EXERCISE DATA:
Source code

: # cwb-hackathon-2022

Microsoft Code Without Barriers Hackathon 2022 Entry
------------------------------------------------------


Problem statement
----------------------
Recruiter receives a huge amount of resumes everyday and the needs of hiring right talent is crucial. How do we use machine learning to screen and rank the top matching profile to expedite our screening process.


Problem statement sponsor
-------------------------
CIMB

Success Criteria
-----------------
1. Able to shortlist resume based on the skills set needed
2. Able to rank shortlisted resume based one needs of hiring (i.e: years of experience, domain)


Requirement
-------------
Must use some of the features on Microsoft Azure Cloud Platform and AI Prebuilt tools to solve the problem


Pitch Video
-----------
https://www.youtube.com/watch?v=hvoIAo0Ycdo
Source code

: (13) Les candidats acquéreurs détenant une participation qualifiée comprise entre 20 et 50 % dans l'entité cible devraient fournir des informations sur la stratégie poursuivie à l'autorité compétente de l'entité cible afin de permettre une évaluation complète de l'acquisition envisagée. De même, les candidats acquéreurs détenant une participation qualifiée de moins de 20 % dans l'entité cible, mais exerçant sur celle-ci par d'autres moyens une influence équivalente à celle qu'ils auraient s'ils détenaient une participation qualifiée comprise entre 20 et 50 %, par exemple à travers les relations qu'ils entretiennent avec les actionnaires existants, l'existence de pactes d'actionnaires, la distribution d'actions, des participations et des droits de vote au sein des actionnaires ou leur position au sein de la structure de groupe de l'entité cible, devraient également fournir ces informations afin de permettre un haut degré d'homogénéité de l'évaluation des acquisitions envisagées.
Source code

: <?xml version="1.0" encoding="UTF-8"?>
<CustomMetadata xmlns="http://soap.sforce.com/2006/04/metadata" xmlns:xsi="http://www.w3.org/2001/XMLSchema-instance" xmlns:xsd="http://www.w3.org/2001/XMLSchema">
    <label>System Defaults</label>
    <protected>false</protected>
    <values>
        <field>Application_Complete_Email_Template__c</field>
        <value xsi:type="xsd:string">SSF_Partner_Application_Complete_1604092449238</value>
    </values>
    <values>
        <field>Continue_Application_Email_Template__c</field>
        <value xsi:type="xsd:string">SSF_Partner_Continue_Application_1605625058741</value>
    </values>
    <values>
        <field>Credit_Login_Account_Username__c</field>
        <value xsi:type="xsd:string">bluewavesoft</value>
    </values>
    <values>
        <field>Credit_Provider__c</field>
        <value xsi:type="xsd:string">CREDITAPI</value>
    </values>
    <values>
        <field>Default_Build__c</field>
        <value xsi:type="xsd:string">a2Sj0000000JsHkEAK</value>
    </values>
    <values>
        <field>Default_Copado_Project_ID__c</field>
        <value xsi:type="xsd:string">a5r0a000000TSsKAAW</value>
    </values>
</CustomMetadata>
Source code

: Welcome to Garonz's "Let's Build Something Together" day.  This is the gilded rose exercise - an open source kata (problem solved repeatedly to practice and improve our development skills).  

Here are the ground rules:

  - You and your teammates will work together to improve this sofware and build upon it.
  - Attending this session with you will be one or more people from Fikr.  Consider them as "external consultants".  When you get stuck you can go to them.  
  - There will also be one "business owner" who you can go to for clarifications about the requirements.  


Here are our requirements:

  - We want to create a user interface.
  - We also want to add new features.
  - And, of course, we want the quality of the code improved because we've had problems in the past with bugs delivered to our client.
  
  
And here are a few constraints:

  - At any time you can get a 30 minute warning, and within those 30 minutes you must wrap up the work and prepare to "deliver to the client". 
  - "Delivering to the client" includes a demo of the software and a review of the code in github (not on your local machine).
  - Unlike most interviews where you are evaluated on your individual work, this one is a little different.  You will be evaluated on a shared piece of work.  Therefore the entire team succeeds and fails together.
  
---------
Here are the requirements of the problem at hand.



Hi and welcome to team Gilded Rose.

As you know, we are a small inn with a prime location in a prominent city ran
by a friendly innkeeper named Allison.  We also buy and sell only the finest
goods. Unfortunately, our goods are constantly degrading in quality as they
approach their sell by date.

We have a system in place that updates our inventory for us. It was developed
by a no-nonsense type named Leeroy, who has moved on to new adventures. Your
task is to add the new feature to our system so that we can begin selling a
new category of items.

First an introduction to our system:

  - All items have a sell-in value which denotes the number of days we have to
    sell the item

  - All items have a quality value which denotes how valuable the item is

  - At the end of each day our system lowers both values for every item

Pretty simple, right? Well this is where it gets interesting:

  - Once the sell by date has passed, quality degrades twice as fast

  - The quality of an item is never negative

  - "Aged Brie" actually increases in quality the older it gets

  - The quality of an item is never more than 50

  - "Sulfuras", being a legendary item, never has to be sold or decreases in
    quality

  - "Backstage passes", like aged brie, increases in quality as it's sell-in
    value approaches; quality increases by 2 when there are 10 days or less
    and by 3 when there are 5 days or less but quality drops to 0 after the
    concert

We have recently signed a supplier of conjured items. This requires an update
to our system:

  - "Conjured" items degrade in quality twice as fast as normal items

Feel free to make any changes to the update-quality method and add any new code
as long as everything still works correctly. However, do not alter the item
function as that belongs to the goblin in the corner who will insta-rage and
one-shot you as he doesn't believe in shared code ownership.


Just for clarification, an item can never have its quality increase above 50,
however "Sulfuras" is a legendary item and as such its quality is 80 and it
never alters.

DIRECTIONS FOR THIS TASK:
For this exercise, gather every line of the data that contains the word "legendary".

WRITTEN RESPONSE:
  - "Sulfuras", being a legendary item, never has to be sold or decreases in
however "Sulfuras" is a legendary item and as such its quality is 80 and it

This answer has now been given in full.